People often ask me, “If bitcoin is so great, why do we need all these other coins like ether?”
Or, “Why do 2,000 different cryptoassets even exist? Shouldn’t we all just use the best one?”
It’s a logical question.
We’re taught to think about bitcoin and other cryptoassets as currencies. Viewed that way, having multiples makes no sense. Why do we need multiple digital currencies if there’s only one internet?
The answer is that the term cryptocurrency is misleading.
Traditional currencies like the dollar, the euro and the yen all do essentially the same thing; they are payment tools in different countries or regions. But cryptoassets like bitcoin and ether actually do very different things. Understanding those differences is the key to understanding which ones will be important in the future.
Bitcoin vs. Ether
Bitcoin was the first and is today the most valuable cryptoasset in the world. It was created in 2009 when its pseudonymous inventor, Satoshi Nakamoto, figured out how to do a seemingly simple thing: send money over the internet safely without using a bank.
The software that allows this to happen is called the “Bitcoin blockchain.” As the first blockchain ever created, the software underlying bitcoin is pretty basic. Essentially all you can do with it is send, receive, and store bitcoin.
Ether, by contrast, was created in 2015. The software that underlies ether is called the “Ethereum blockchain.” It’s much more flexible than the Bitcoin blockchain. In fact, the Ethereum blockchain is “Turing-complete,” meaning you can program it to do anything. If Bitcoin is a beeper, Ethereum is a smart phone.
It’s easy to imagine why Ethereum’s flexibility is a big deal. If you can program money, you can replace many of the things that the traditional financial services industry charges us huge fees for.
What Could Ethereum Do? Here’s One Example
Before I joined the crypto industry, I was the CEO of a business called ETF.com. We didn’t always have that URL, however; we bought it from a squatter for quite a bit of money.
When we bought it, we didn’t trust the squatter: We weren’t going to wire him money before he sent us the URL. Similarly, the squatter didn’t trust us: He wasn’t going to send us the URL before he got his money.
To facilitate the transaction, we hired a lawyer to sit in the middle and act as an escrow agent. We wired our payment to the lawyer, the squatter sent him the URL, and the lawyer crossed the transaction. For this service, he charged us something like $2,000.
Today, rather than hiring the lawyer, we could write a small program for the Ethereum blockchain. The program would say: When Matt uploads the money (in ether) and the squatter uploads the URL, cross the transaction. We would save $2,000! Multiply that by a hundred different simple financial services and you can see why ether is potentially a big deal.
Does That Mean Ether Is Better Than Bitcoin? No.
Does that mean ether is “better” than bitcoin?
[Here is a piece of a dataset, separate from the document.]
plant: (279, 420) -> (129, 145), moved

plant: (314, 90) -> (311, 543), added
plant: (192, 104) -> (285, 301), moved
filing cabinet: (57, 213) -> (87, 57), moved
From a software security perspective, Bitcoin’s limited functionality “limits the attack surface” for cyber attacks. As a software that handles money, security is hugely important, and Bitcoin’s simplicity makes it super secure.
Moreover, from an ease of use perspective, having only “send”, “receive”, and “store” as your options makes it easier to avoid human error.
As such, bitcoin’s underlying software is optimized to be extremely secure and easy-to-use: Perfect for bitcoin’s primary use case as a kind of “digital gold.”
By contrast, ether’s underlying software is more flexible, which is why people talk about it disrupting the broader financial industry. It’s not as good as Bitcoin at storing value, but it’s way better at replacing overpaid lawyers and investment bankers.
Other leading cryptoassets are optimized for other use cases. XRP, for instance, is optimized for speed, and is designed to replace traditional international payment systems. Monero is optimized for privacy, and is optimized to complete with private/offshore banking solutions. And so on.
Does this mean we need 2,000 different cryptoassets? Of course not. Most of them are worthless and will trade to zero.
But my guess is that a handful of them will find major addressable markets and become quite valuable in the future.
PS: Crypto experts will undoubtedly point out that people are working to expand bitcoin’s core functionality using off-chain enhancements, such as the Lightning network. It’s true, and that work is very interesting. I’ll address the idea of off-chain enhancements to various blockchains in a later column.